Merate, il Mandic rischia la chiusura

Pochi accessi per le emergenze e sempre meno bimbi nati

L'ospedale Mandic

L'ospedale Mandic

Merate (Lecco), 16 gennaio 2019 - Pochi accessi in Pronto soccorso e pochi bimbi in Ostetricia. Oltre all’apertura notturna del reparto di emergenza e urgenza del San Leopoldo Mandic è a rischio anche il futuro del punto nascita del nosocomio brianzolo, con quanto ne conseguirebbe per la sorte dell’intero ospedale di Merate. In entrambi i casi non si tratta di una certezza, ma di una eventualità che nel giro di breve potrebbe trasformarsi in una scelta obbligata dettata dai numeri. A mettere le mani avanti è il neo direttore generale dell’Asst provinciale Paolo Favini, a cui il presidio meratese fa capo. Il diggì, interpretando le nuove «Regole di gestione del servizio sociosanitario 2019» - secondo cui le strutture di Pronto soccorso con meno di 100 pazienti al dì, come nel caso di quello del San Leopoldo Mandic, devono avere attive di minima equipe dedicate all’attività con la sola copertura diurna - spiega: «Si tratta di indicazioni sugli standard minimi, noi al momento stiamo garantendo e vogliamo continuare a garantire di più». Aggiunge però che «non si riescono a trovare medici dedicati, poiché tutti quelli che vengono reclutati quando sanno che dovrebbero lavorare a Merate scappano, bisognerà trarne le conclusioni».

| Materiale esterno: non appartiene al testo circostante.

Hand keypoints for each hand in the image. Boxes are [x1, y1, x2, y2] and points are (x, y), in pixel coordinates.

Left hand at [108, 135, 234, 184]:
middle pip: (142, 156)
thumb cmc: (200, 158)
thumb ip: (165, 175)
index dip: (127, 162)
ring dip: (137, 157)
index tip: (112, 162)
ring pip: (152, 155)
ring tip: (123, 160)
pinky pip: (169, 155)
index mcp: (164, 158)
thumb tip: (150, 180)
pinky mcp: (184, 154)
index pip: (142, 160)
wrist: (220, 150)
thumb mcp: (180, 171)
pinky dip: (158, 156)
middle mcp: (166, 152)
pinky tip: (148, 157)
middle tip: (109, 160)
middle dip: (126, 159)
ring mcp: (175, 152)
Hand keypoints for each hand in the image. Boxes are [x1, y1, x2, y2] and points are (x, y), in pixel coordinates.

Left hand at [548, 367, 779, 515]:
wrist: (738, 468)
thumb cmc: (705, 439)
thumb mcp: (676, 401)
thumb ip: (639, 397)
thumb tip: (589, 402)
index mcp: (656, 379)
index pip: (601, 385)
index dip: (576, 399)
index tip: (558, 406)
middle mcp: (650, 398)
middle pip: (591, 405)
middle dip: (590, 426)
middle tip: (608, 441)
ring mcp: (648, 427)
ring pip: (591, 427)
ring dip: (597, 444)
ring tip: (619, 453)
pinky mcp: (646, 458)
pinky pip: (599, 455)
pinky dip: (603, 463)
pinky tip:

E ancora: «In zona ci sono altri Pronto soccorso a nemmeno un quarto d’ora di strada». Come ad esempio quello di Vimercate. Sull’Ostetricia, dove nel 2018 nati 637 bimbi, 126 e il 17% in meno dei 763 del 2017, il manager della sanità locale non avrebbe invece alcun margine di manovra per salvare la situazione: «Sotto i 500 parti i punti nascita non possono restare aperti. Non si tratta di un’indicazione minima, come per i 100 pazienti dei Pronto soccorso, bensì di una prescrizione a cui bisogna ottemperare e basta». Il direttore generale degli ospedali pubblici lecchesi vuole inoltre vederci chiaro sull’eccessivo ricorso ai cesarei, che sono stati 303, quasi la metà dei parti, quando, secondo gli esperti internazionali dell’Oms, dovrebbero essere non più del 15%: «Vorrei discuterne con il primario di Ginecologia e Ostetricia (Gregorio Del Boca nda), ma non lo conosco, l’ho visto solo una volta, non si è mai degnato di incontrarmi». Se Paolo Favini non conferma espressamente le serrate, nemmeno le smentisce insomma, ma spesso le mancate rassicurazioni e il silenzio, compresi quelle dei politici del territorio, esprimono più di qualsiasi parola.